- Working data:

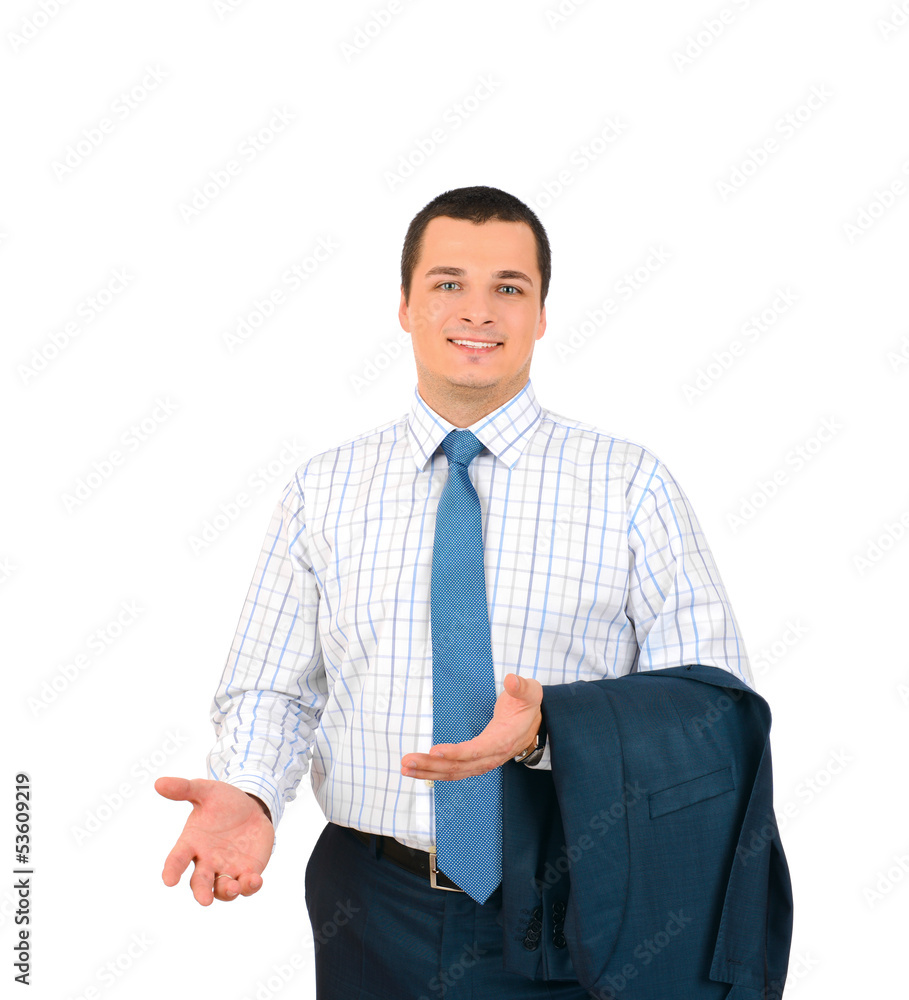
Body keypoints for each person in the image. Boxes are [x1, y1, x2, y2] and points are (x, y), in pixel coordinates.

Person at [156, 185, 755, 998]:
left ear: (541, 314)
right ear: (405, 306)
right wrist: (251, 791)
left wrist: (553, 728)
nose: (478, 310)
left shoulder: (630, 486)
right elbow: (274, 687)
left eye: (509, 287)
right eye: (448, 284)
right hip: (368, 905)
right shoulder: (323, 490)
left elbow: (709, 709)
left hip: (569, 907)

---

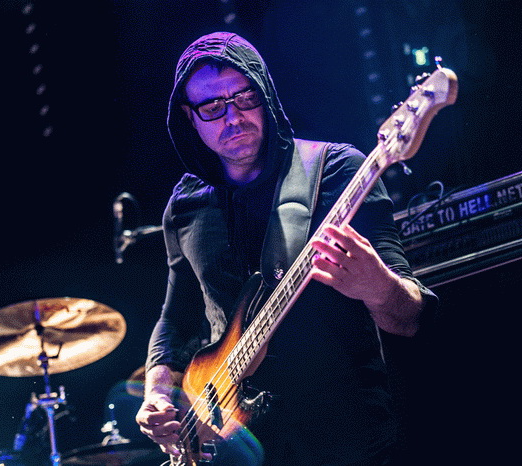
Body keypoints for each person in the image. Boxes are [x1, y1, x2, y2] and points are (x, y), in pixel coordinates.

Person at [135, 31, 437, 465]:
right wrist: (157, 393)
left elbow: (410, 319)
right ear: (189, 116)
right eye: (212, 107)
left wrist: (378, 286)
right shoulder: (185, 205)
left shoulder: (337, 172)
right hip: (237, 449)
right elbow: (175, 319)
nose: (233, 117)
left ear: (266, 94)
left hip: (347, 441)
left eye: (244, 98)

--

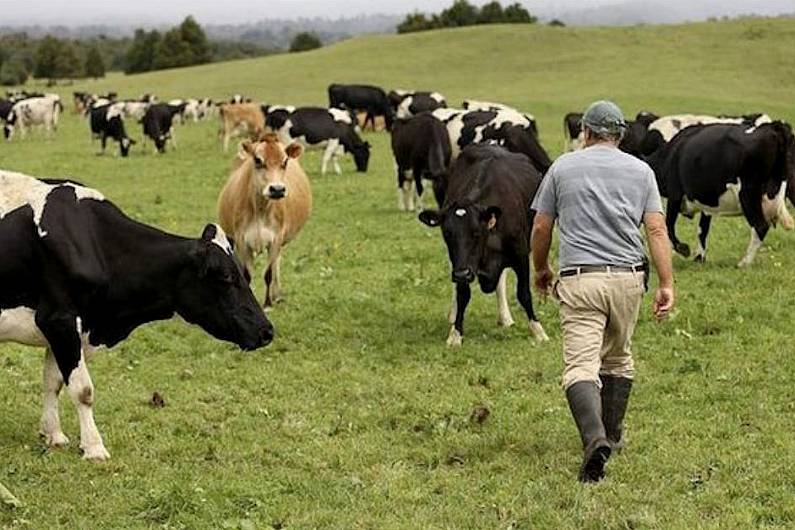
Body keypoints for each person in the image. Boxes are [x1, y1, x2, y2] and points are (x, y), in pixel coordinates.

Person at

- Problem statement: Copy, exactly and only, the lines above that begin with the one containing "left shoulder: (337, 172)" and finish with the one containing "left eye: (244, 98)".

- Task result:
left shoulder: (337, 172)
right hip: (237, 449)
right elbow: (175, 319)
nose: (233, 117)
left ear: (266, 94)
left hip: (347, 441)
left eye: (244, 98)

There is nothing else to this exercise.